Much blogable ado has been made about the New York Times article ‘The Brain on the Stand‘ by Jeffrey Rosen (and I would say quite rightly so). While the article shows nuance in the opinions of brain imagers, and as much as I would fully recommend you read the entire article, Rosen really does sum things up quite nicely:
As the new technologies proliferate, even the neurolaw experts themselves have only begun to think about the questions that lie ahead. Can the police get a search warrant for someone’s brain? Should the Fourth Amendment protect our minds in the same way that it protects our houses? Can courts order tests of suspects’ memories to determine whether they are gang members or police informers, or would this violate the Fifth Amendment’s ban on compulsory self-incrimination? Would punishing people for their thoughts rather than for their actions violate the Eighth Amendment’s ban on cruel and unusual punishment? However astonishing our machines may become, they cannot tell us how to answer these perplexing questions. We must instead look to our own powers of reasoning and intuition, relatively primitive as they may be.

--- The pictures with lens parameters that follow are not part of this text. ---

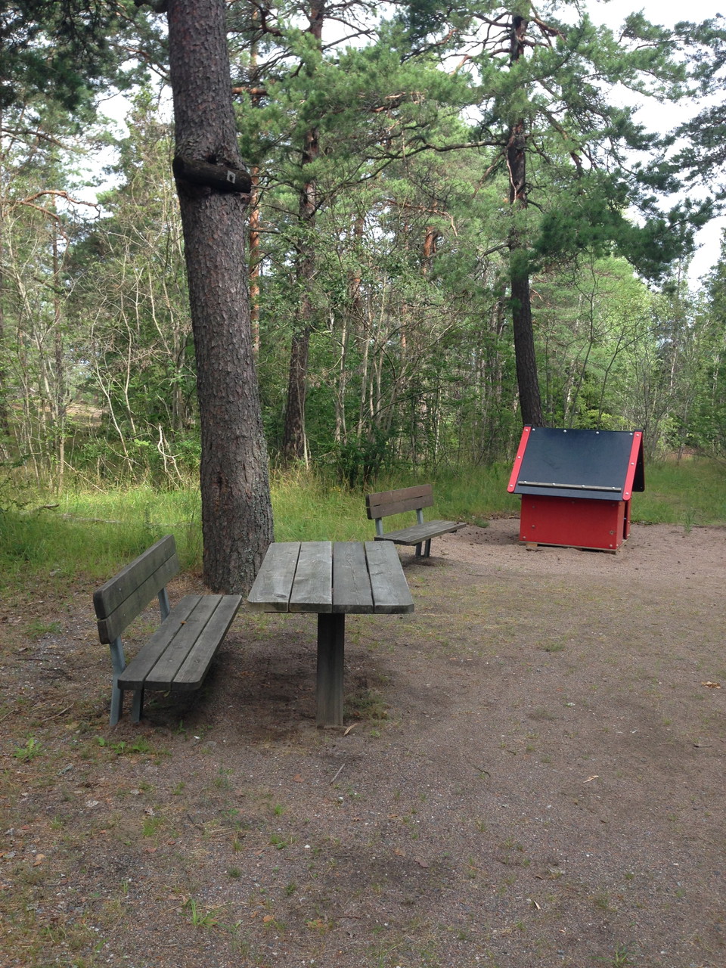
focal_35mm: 33
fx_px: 923
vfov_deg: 55.4
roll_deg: -4.7
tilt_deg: -4.6
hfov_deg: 42.9
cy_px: 484
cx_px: 363
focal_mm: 4.12
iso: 50
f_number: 2.4
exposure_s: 1/332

As Stephen Morse puts it, neuroscience itself can never identify the mysterious point at which people should be excused from responsibility for their actions because they are not able, in some sense, to control themselves. That question, he suggests, is “moral and ultimately legal,” and it must be answered not in laboratories but in courtrooms and legislatures. In other words, we must answer it ourselves.
Another interesting thing: the article mentions the Center for Cognitive Liberty and Ethics. It’s worth a gander for some interesting reports and outlines some spooky issues ranging from brain ‘fingerprinting’ to psychotropic weapons.